O motivo da exoneração do assessor prende-se com umas notas que este terá tirado durante uma reunião, ocorrida a 17 de Janeiro entre a CEO da TAP e o deputado do PS Carlos Pereira, cujo tratamento e divulgação estão envoltos em versões contraditórias. Ora em relação às ditas notas foi deliberado não as tornar públicas, ora, segundo testemunhas, o assessor terá dito não as ter nem memória da reunião, ora ainda que as teria de reescrever para serem perceptíveis, para, finalmente, as entregar, após diversas insistências. As referidas notas foram enviadas para a Comissão Parlamentar de Inquérito (CPI).

---------------

- Tarefa -
Reproduza fielmente a parte do excerto sobre a exoneração do assessor que começa nas palavras "O motivo da" e termina logo após "de Inquérito (CPI).".

---------------

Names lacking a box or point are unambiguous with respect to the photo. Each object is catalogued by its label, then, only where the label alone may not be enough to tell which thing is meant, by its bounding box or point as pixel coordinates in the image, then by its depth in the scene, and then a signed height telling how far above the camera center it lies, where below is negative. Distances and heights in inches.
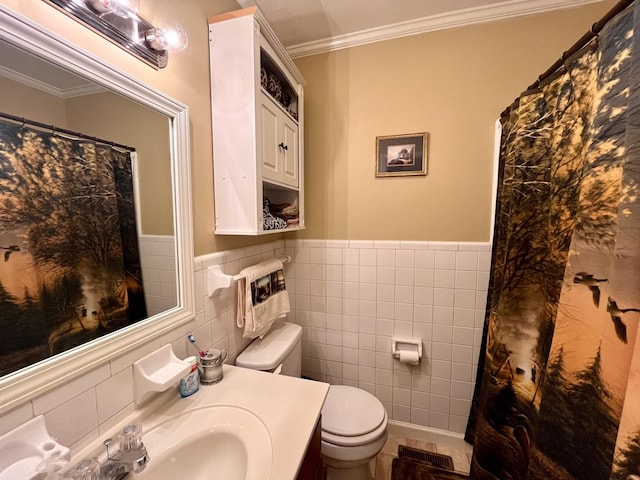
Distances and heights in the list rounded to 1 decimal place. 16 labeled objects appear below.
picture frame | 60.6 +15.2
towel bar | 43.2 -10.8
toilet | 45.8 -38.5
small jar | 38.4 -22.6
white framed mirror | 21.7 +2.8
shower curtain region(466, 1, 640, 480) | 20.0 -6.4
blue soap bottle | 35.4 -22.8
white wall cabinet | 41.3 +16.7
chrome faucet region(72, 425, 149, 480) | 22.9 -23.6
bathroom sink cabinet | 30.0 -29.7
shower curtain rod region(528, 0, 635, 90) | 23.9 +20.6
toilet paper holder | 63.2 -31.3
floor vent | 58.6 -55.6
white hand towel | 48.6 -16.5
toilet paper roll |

---------------

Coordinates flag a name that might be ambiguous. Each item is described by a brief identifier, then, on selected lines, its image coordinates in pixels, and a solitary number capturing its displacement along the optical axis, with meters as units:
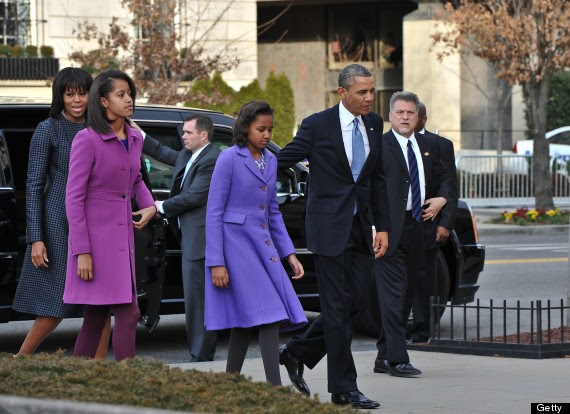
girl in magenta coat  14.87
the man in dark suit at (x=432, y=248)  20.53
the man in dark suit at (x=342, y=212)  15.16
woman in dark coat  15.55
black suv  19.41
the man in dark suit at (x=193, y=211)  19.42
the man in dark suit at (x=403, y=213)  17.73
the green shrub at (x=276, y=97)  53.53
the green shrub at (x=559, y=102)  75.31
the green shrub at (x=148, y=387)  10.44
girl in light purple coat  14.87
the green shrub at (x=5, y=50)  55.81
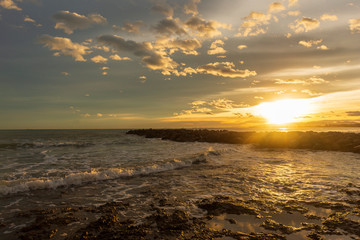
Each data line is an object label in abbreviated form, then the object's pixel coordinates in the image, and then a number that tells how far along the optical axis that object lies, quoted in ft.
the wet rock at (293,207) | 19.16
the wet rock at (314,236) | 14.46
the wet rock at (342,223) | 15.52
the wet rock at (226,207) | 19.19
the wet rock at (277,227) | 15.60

---------------

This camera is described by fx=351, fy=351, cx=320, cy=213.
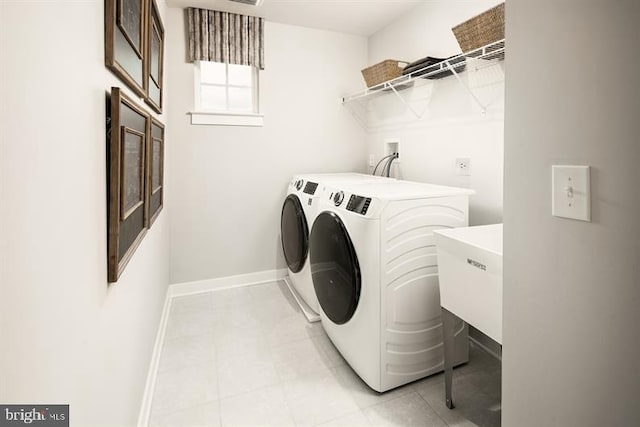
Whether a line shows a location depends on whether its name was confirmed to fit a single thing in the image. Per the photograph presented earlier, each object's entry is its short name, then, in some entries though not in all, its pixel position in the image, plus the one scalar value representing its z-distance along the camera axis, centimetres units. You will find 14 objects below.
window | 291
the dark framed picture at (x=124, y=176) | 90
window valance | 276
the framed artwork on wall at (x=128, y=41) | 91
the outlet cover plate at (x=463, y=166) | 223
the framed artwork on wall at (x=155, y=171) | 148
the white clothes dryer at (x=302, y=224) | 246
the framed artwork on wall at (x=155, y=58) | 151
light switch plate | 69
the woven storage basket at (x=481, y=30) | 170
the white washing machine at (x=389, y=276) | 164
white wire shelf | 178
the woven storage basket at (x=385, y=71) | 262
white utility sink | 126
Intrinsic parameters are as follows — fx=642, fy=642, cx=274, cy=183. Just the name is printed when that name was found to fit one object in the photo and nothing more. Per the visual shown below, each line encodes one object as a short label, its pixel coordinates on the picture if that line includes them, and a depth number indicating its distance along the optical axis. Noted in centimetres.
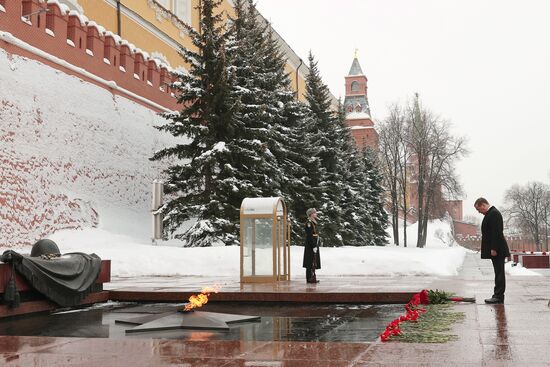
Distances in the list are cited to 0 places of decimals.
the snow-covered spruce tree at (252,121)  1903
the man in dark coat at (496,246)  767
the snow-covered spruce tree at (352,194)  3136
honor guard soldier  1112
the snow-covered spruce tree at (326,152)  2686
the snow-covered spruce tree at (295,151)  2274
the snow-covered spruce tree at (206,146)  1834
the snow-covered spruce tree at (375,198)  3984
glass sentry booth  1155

---------------

- Resposta -
O motivo da exoneração do assessor prende-se com umas notas que este terá tirado durante uma reunião, ocorrida a 17 de Janeiro entre a CEO da TAP e o deputado do PS Carlos Pereira, cujo tratamento e divulgação estão envoltos em versões contraditórias. Ora em relação às ditas notas foi deliberado não as tornar públicas, ora, segundo testemunhas, o assessor terá dito não as ter nem memória da reunião, ora ainda que as teria de reescrever para serem perceptíveis, para, finalmente, as entregar, após diversas insistências. As referidas notas foram enviadas para a Comissão Parlamentar de Inquérito (CPI).